▶ **Exercise**:
From the forum thread on octave mandolins and bouzoukis below, copy word for word the part that opens with the words "I recommend the" and closes with "the CBOM fold.".

▶ **Given text**:
Obviously anyone can play any scale... it's just a matter of adapting the technique.  When I can't reach something, I figure out a different way to play it, or just move up/down the neck more.  But I think especially when starting on a new (to you) instrument, things like an uncomfortably long stretch can just be discouraging and make it hard to get a real idea of how you like the instrument.  

You can use any tunings you like and certainly can play Irish music on any of the instruments we're talking about.  (I myself play a 20.5" scale OM which I keep tuned in ADAE unison courses and play lots of different styles including Irish).

I recommend the Trinity College instruments as a good place to start... the OM has a short scale (in the range of these things) and is decent.  I have only played one Gold Tone OM, and that one was WAY oversprayed - the finish was super thick which made the instrument heavier and less responsive than I was happy with.  I don't know if all Gold Tones are like that, but I haven't met a TC yet that was.

Good luck with your quest and welcome to the CBOM fold.

----------


## Jim Yates

> Here is how I describe each "CBOM" instrument:
> 
> 4 course, 20-23" scale, commonly tuned GDAE - Octave mandolin
> 4 course, 25+" scale, commonly tuned GDAD - Irish bouzouki
> 5 course, 20-24" scale - Cittern
> 5 course, 26+" scale - Blarge


Now what would you call a 4 course instrument with a 24" scale? 
 The only place I've heard the word "Blarge" was applied to Donal Lunny's instrument.

----------


## Goodin

> Now what would you call a 4 course instrument with a 24" scale? 
>  The only place I've heard the word "Blarge" was applied to Donal Lunny's instrument.


I would probably call that a bouzouki.  I think a shorter scale instrument more likely used for melody to be called an octave mandolin/cittern and a longer scale instrument more likely used for accompaniment to be called a bouzouki/blarge.  24" seems a bit of a stretch to play melody for most people so I would call that a bouzouki.  This is obviously open for interpretation.

Andy built the first long scale (~27") bouzouki with a low 5th course for Donal in the early 1970's.  Donal dreampt up the idea and had Andy build it and thus the first blarge as they named it was born (blarge = bouzouki + extra bass course or bouzouki large).  I think since Donal/Andy named the first kind of this instrument that's what it should be called, just as Sobell recycled "cittern" to be used for the shorter scale 5 course bouzouki type instrument that he was building back then.  What I don't like to hear is someone calling a long scale 5 course instrument a cittern.  Call it a 5 course bouzouki or blarge.  Of course, that's just my opinion  :Smile:   but I do tip my hat and pay respects to the originators and call the instrument what they would prefer it to be called.

----------


## zoukboy

> <snip> ...just as Sobell recycled "cittern" to be used for the shorter scale 5 course bouzouki type instrument that he was building back then.  What I don't like to hear is someone calling a long scale 5 course instrument a cittern.  Call it a 5 course bouzouki or blarge.  Of course, that's just my opinion   but I do tip my hat and pay respects to the originators and call the instrument what they would prefer it to be called.

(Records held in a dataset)
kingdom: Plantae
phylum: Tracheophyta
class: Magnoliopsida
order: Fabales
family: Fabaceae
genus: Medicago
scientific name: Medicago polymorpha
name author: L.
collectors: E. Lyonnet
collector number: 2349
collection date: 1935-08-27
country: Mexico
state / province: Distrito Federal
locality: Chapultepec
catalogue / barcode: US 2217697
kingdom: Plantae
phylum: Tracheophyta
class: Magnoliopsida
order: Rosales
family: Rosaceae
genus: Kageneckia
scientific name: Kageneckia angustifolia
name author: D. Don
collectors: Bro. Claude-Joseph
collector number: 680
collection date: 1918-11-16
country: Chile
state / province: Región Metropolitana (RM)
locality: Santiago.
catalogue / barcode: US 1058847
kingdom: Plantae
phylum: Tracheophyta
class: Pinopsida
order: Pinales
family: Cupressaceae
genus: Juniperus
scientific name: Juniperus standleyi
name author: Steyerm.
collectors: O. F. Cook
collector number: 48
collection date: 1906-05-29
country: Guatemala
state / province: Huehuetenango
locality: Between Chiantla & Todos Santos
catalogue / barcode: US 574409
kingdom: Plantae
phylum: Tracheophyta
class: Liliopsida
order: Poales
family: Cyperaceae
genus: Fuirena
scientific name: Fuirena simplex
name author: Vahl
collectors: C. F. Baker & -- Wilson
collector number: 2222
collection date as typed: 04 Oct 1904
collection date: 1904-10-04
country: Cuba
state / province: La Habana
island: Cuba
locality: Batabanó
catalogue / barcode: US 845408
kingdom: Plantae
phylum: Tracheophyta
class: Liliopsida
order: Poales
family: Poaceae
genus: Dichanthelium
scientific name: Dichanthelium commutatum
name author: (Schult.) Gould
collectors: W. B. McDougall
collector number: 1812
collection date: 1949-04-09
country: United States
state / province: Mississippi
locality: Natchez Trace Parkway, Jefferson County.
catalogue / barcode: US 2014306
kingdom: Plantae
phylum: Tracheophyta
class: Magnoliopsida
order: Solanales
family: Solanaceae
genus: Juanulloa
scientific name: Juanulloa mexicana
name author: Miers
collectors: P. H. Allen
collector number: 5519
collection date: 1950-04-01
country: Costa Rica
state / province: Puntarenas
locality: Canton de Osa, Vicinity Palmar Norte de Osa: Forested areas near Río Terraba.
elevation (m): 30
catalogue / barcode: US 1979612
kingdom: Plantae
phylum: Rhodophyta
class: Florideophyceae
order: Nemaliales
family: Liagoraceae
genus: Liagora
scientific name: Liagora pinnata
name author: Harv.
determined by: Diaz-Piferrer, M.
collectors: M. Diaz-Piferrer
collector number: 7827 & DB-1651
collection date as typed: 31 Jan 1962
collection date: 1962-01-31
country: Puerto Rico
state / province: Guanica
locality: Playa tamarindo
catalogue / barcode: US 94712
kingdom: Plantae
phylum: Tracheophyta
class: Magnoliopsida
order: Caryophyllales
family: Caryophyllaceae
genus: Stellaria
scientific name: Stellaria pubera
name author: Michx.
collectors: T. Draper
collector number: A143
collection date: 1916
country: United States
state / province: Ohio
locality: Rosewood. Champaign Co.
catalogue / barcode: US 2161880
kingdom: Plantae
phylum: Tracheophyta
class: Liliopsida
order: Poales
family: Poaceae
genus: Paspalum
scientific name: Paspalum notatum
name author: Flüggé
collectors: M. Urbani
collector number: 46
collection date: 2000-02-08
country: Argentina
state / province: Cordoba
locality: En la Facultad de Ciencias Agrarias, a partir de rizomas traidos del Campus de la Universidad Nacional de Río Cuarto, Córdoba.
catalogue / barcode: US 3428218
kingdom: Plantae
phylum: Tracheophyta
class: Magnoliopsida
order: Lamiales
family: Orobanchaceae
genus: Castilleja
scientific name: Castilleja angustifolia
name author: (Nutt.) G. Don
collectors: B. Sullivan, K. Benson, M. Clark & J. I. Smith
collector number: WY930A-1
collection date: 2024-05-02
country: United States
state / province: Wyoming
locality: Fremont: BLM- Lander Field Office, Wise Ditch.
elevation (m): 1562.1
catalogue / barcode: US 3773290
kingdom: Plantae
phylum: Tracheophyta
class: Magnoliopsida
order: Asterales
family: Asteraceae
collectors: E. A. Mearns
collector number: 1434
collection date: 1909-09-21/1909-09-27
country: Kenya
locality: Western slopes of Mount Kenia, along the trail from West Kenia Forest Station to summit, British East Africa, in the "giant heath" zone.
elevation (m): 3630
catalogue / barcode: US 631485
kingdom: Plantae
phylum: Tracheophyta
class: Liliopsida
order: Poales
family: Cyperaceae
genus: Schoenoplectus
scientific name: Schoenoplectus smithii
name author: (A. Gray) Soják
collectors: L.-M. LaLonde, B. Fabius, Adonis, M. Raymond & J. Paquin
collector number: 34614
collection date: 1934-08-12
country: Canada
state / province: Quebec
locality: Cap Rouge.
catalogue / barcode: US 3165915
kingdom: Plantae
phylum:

▶ **Result of this task**:
I recommend the Trinity College instruments as a good place to start... the OM has a short scale (in the range of these things) and is decent.  I have only played one Gold Tone OM, and that one was WAY oversprayed - the finish was super thick which made the instrument heavier and less responsive than I was happy with.  I don't know if all Gold Tones are like that, but I haven't met a TC yet that was.

Good luck with your quest and welcome to the CBOM fold.